◆ ASSIGNMENT: Reproduce the text of every item below line for line, without changing a word. Leave the pictures out of your answer.

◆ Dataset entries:

※ ※ ※

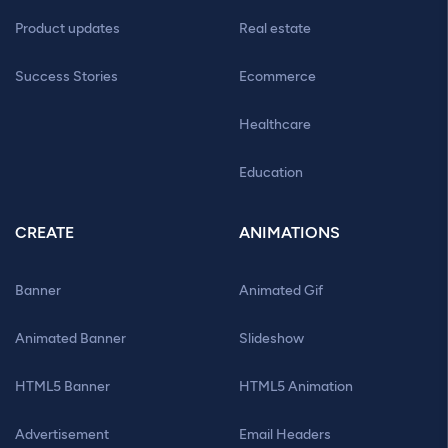
Product updates
Real estate
Success Stories
Ecommerce
Healthcare
Education
CREATE
ANIMATIONS
Banner
Animated Gif
Animated Banner
Slideshow
HTML5 Banner
HTML5 Animation
Advertisement
Email Headers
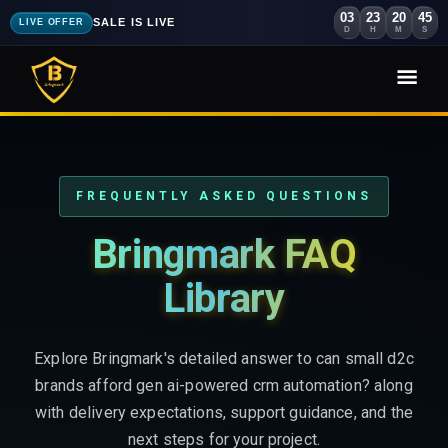
03
23
20
43
SALE IS LIVE
LIVE OFFER
D
H
M
S
FREQUENTLY ASKED QUESTIONS
Bringmark FAQ
Library
Explore Bringmark's detailed answer to can small d2c
brands afford gen ai-powered crm automation? along
with delivery expectations, support guidance, and the
next steps for your project.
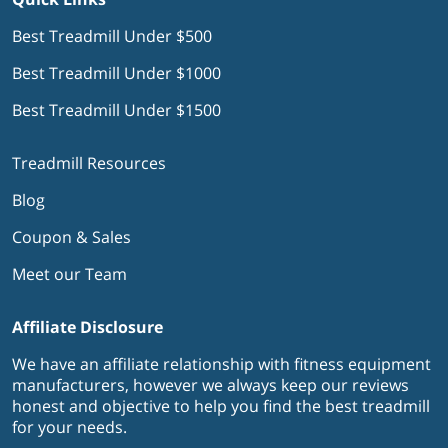
Best Treadmill Under $500
Best Treadmill Under $1000
Best Treadmill Under $1500
Treadmill Resources
Blog
Coupon & Sales
Meet our Team
Affiliate Disclosure
We have an affiliate relationship with fitness equipment
manufacturers, however we always keep our reviews
honest and objective to help you find the best treadmill
for your needs.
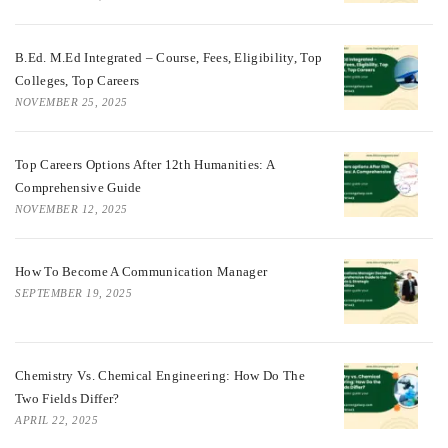
B.Ed. M.Ed Integrated – Course, Fees, Eligibility, Top
Colleges, Top Careers
NOVEMBER 25, 2025
Top Careers Options After 12th Humanities: A
Comprehensive Guide
NOVEMBER 12, 2025
How To Become A Communication Manager
SEPTEMBER 19, 2025
Chemistry Vs. Chemical Engineering: How Do The
Two Fields Differ?
APRIL 22, 2025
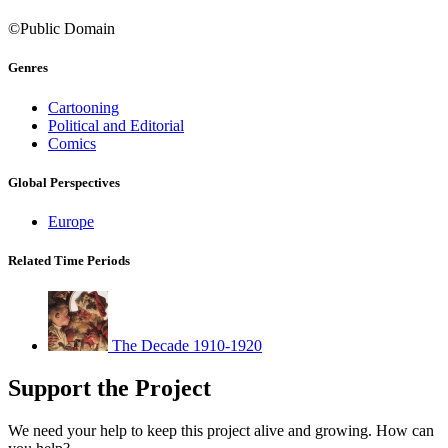
©Public Domain
Genres
Cartooning
Political and Editorial
Comics
Global Perspectives
Europe
Related Time Periods
The Decade 1910-1920
Support the Project
We need your help to keep this project alive and growing. How can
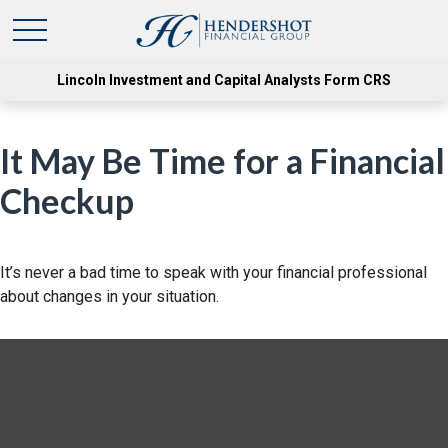
Lincoln Investment and Capital Analysts Form CRS
It May Be Time for a Financial
Checkup
It’s never a bad time to speak with your financial professional
about changes in your situation.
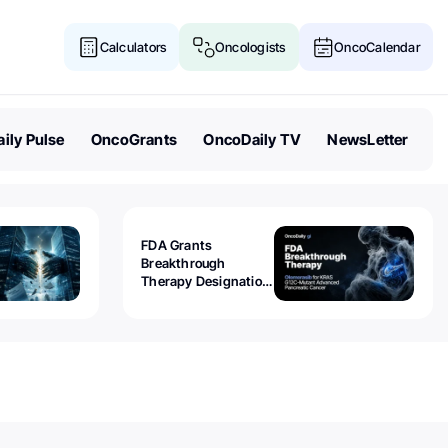
Calculators
Oncologists
OncoCalendar
ily Pulse
OncoGrants
OncoDaily TV
NewsLetter
FDA Grants
Breakthrough
Therapy Designation
to Olomorasib for
KRAS G12C-Mutant
Advanced Pancreatic
Cancer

※ ※ ※

◆ EXERCISE SOLUTION:
Product updates
Real estate
Success Stories
Ecommerce
Healthcare
Education
CREATE
ANIMATIONS
Banner
Animated Gif
Animated Banner
Slideshow
HTML5 Banner
HTML5 Animation
Advertisement
Email Headers
03
23
20
43
SALE IS LIVE
LIVE OFFER
D
H
M
S
FREQUENTLY ASKED QUESTIONS
Bringmark FAQ
Library
Explore Bringmark's detailed answer to can small d2c
brands afford gen ai-powered crm automation? along
with delivery expectations, support guidance, and the
next steps for your project.
Best Treadmill Under $500
Best Treadmill Under $1000
Best Treadmill Under $1500
Treadmill Resources
Blog
Coupon & Sales
Meet our Team
Affiliate Disclosure
We have an affiliate relationship with fitness equipment
manufacturers, however we always keep our reviews
honest and objective to help you find the best treadmill
for your needs.
B.Ed. M.Ed Integrated – Course, Fees, Eligibility, Top
Colleges, Top Careers
NOVEMBER 25, 2025
Top Careers Options After 12th Humanities: A
Comprehensive Guide
NOVEMBER 12, 2025
How To Become A Communication Manager
SEPTEMBER 19, 2025
Chemistry Vs. Chemical Engineering: How Do The
Two Fields Differ?
APRIL 22, 2025
©Public Domain
Genres
Cartooning
Political and Editorial
Comics
Global Perspectives
Europe
Related Time Periods
The Decade 1910-1920
Support the Project
We need your help to keep this project alive and growing. How can
Lincoln Investment and Capital Analysts Form CRS
It May Be Time for a Financial
Checkup
It’s never a bad time to speak with your financial professional
about changes in your situation.
Calculators
Oncologists
OncoCalendar
ily Pulse
OncoGrants
OncoDaily TV
NewsLetter
FDA Grants
Breakthrough
Therapy Designation
to Olomorasib for
KRAS G12C-Mutant
Advanced Pancreatic
Cancer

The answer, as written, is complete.